Leading organizations are addressing this imperative aggressively; many see it as especially urgent given the intense competition for digitally savvy talent. A global health care company transformed its talent strategy to support changes to its digital tools and operating model. This included upskilling people within the finance organization through formal training in key skills, updating the skills (such as coding and scenario modeling) required for each role, and expanding career paths to prioritize diverse, skill-based experiences. This upgraded approach is driving a greatly enhanced employee value proposition, which helps the company attract and retain the best talent.
Key Success Factors
Although the concepts behind dynamic planning and advanced business intelligence are not overly complex, many companies struggle to implement them successfully. For organizations to achieve full value, it is crucial that they set appropriately bold ambitions for progressing through the journey and think holistically about the required changes concerning people, processes, and technologies. Companies can use a diagnostic to understand their starting point. For example, BCG’s CFO Excellence Index benchmarks a finance function’s performance along dimensions such as finance IT and systems, planning and forecasting, and business intelligence.
Five success factors are crucial for implementation:
- Cross-Functional Collaboration. Although finance teams own the overall transformation, successful execution requires the participation of business and technology teams as well. The teams need clear accountabilities across design, data, build, configuration, testing, and rollout.
- Change and Project Management. Establish dedicated teams that can drive implementation by helping to remove any roadblocks during execution and promote the adoption of the new solutions across the finance organization.

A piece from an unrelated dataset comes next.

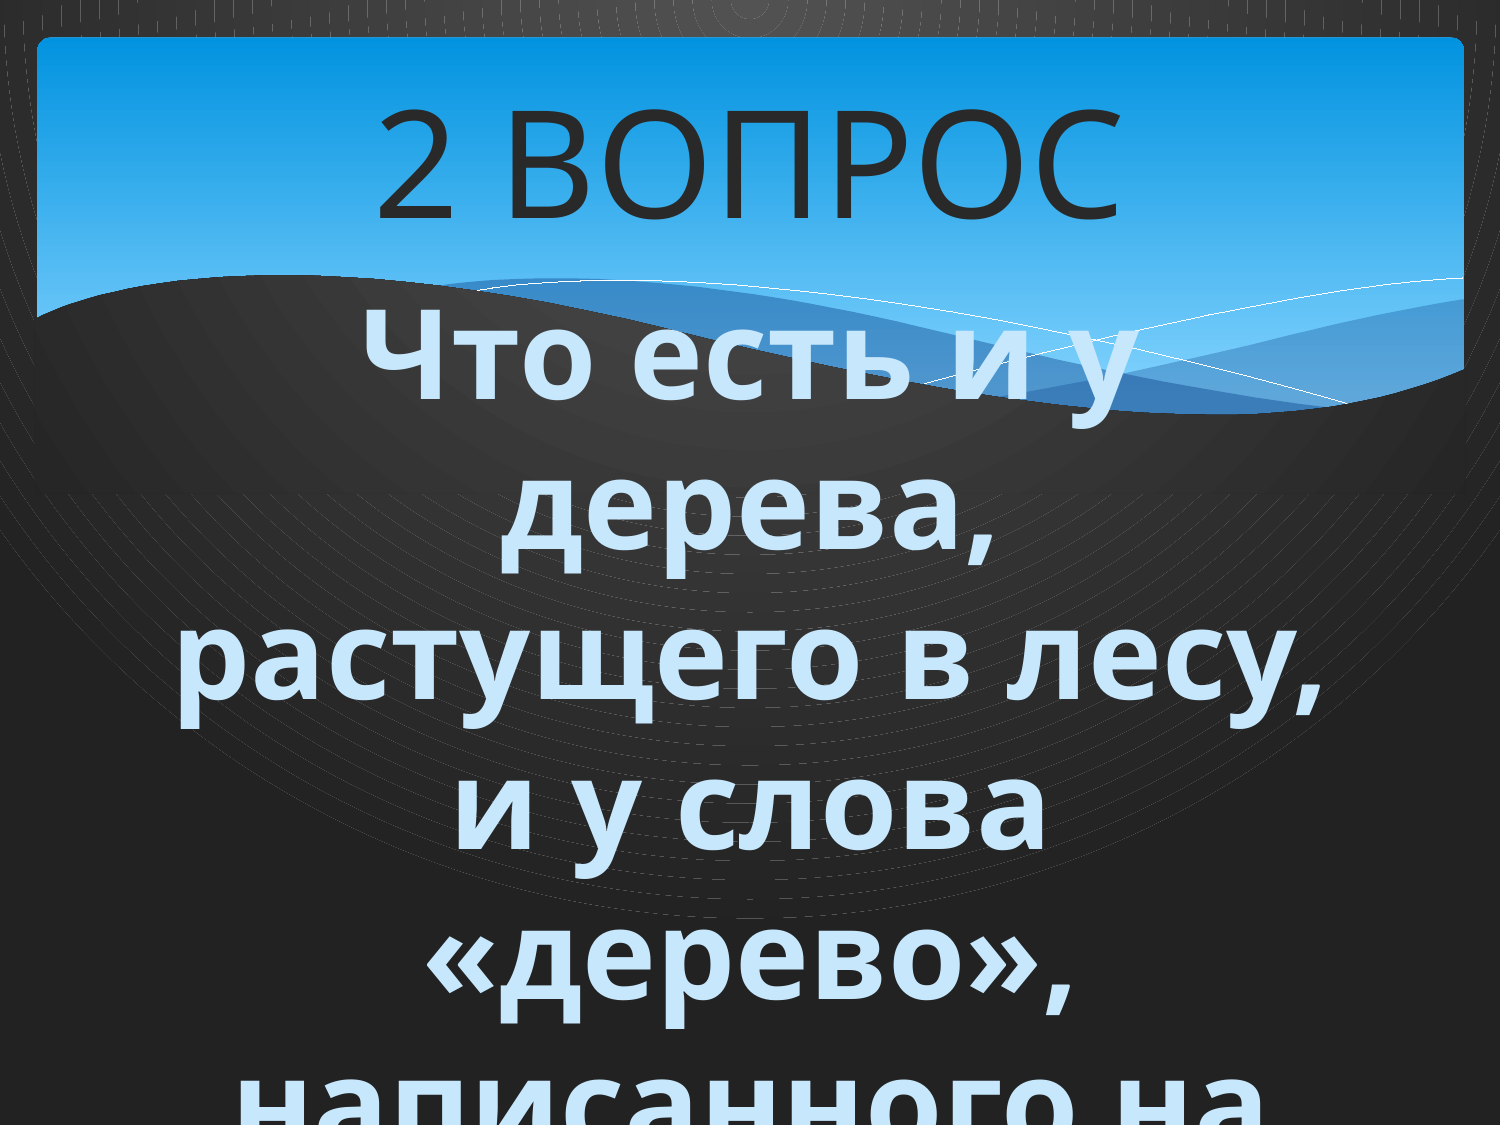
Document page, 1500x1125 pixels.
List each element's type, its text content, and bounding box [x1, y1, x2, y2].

title 2 ВОПРОС [75, 55, 1425, 261]
list Что есть и у дерева, растущего в лесу, и у слова «дерево», написанного на бумаге? [143, 267, 1359, 1005]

- Two-Speed Implementation. Demonstrate rapid value delivery (such as by building dashboards in sprints) while developing foundational capabilities (a data platform, for example) in the background.

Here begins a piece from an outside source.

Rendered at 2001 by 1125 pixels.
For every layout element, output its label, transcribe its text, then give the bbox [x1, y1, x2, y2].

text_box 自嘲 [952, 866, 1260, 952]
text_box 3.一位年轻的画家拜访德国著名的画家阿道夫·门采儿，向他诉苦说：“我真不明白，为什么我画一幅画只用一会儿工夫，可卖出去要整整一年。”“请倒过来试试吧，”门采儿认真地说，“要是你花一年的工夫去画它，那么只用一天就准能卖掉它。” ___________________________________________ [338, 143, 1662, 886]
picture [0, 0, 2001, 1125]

- Senior Sponsorship. For a transformation to gain the most traction, it should be led by the CFO and senior business executives and treated as a key strategic initiative.
- Quick Process Changes. Shut down legacy processes, such as Excel-based planning, as soon as possible to encourage full adoption of the new tools.
Dynamic financial planning and advanced business intelligence promise to be transformative. Finance functions can generate forecasts in days instead of weeks and prepare plans and budgets in weeks instead of months. Finance teams can avoid spending more than 70% of their time on manual processes. Business stakeholders can have access to all necessary information at their fingertips. Ultimately, finance functions will have more cost-efficient processes that enable better and faster decisions, allowing them to steer the business with greater confidence and foresight. To meet the challenges of the current business environment, companies must act now to make the future of financial steering a reality.